In the last few years The Jud Hurley Foundation has been able to touch many lives affected by spinal cord injuries as well as Neurodegenerative diseases such as Alzheimer's, Parkinson's, Lou Gehrig's and Krabbe's.  We try and bring a little happiness to a family dealing with an obviously difficult situation.  Sometimes this means helping with their most important needs like medical bills, supplies and equipment, while other times it’s a simple family dinner out or a baseball game.  We also keep up with and pass on the latest research information and try to help get families going in the right direction after such a catastrophic injury.

In 2007 we were able to help The Institute for Rehabilitation and Research Foundation (TIRR Foundation), by donating items to their rec room.  We couldn’t do these things without continued contributions from corporate and individual donations.  We want to thank all of you for your assistance in making these family’s lives a little better.

God Bless,

The Jud Hurley Foundation


Jud's Story

On October 1, 1997, I was returning to Sam Houston State University with a friend from Houston. He fell asleep at the wheel, the car impacted a bridge, and threw me through the windshield 70 feet into a dried up creek. My neck and lower back were broken, and two vertebrae were shattered. Thinking I was dying, I laid paralyzed for three hours waiting for help. I am truly blessed to be alive.

I was taken by Life Flight to Hermann Hospital, where doctors inserted plates and fused a part of a hip bone to my neck. I was then told that I was a quadriplegic and had a mere five percent chance of ever moving anything below my neck.

Due to my competitive nature, I was determined to walk again. I was part of the winning Jr. Little League World Series team in 1991, played baseball in high school, and was attending Sam Houston on a baseball scholarship. My athletic spirit wouldn't allow me to give up.

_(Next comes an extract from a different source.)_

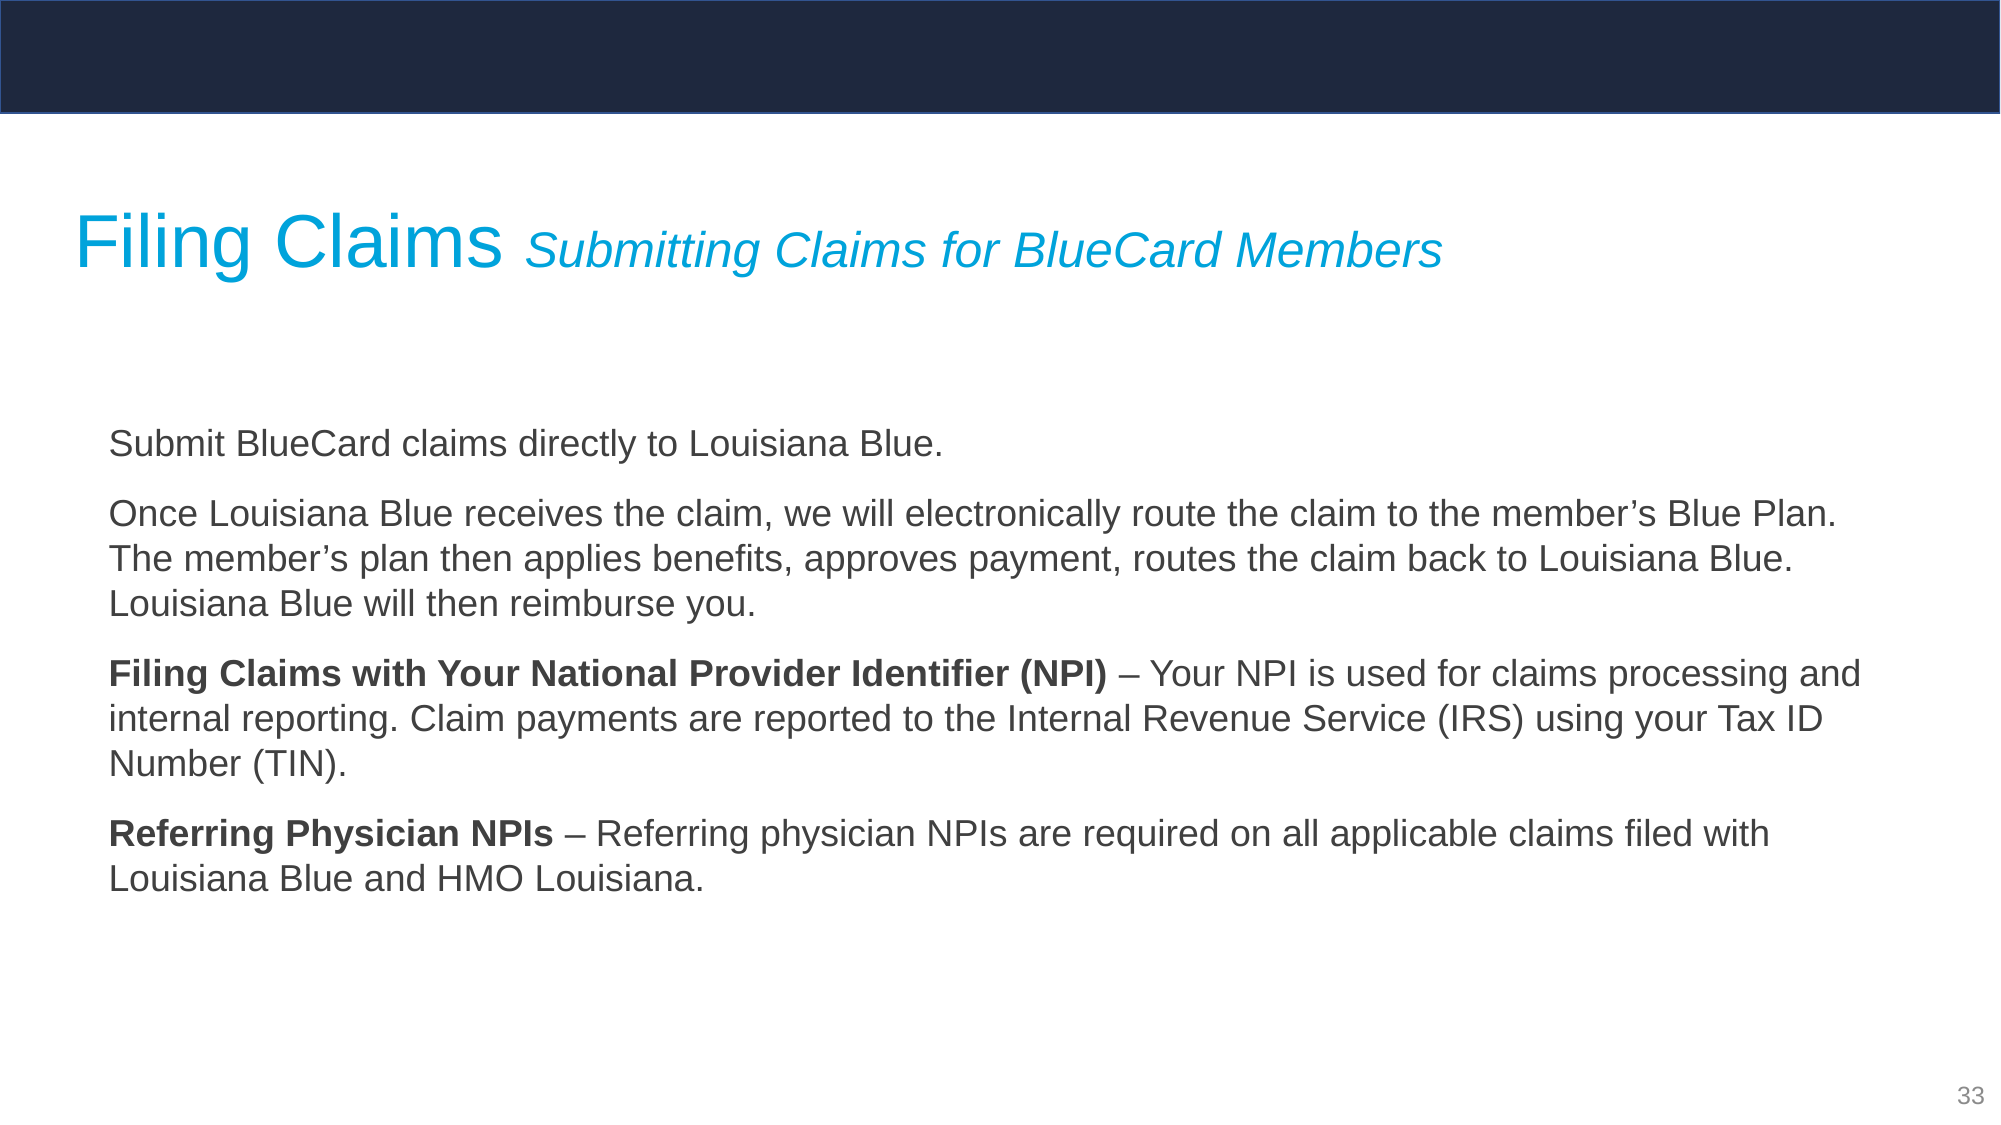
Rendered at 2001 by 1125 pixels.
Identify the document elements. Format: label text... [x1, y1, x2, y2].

text_box Submit BlueCard claims directly to Louisiana Blue. Once Louisiana Blue receives the claim, we will electronically route the claim to the member’s Blue Plan. The member’s plan then applies benefits, approves payment, routes the claim back to Louisiana Blue. Louisiana Blue will then reimburse you. Filing Claims with Your National Provider Identifier (NPI) – Your NPI is used for claims processing and internal reporting. Claim payments are reported to the Internal Revenue Service (IRS) using your Tax ID Number (TIN). Referring Physician NPIs – Referring physician NPIs are required on all applicable claims filed with Louisiana Blue and HMO Louisiana. [93, 411, 1912, 906]
title Filing Claims Submitting Claims for BlueCard Members [59, 134, 1941, 353]
slide_number 33 [1550, 1064, 2000, 1125]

After 20 days in the hospital, months more at a rehabilitation center and years of outpatient therapy, I now work out every day, can brush my teeth, and feed myself. I am also continuing my education via the internet. I am still physically dependant on my friends and family for a lot which can be very frustrating, but I don’t allow myself to become discouraged.

In February of 2006, I went to China for a surgical procedure to try and repair the damage done to my spine. I will continue to try my best to get out of my wheelchair, and I appreciate all of my friends that are reaching out to help me achieve my goal.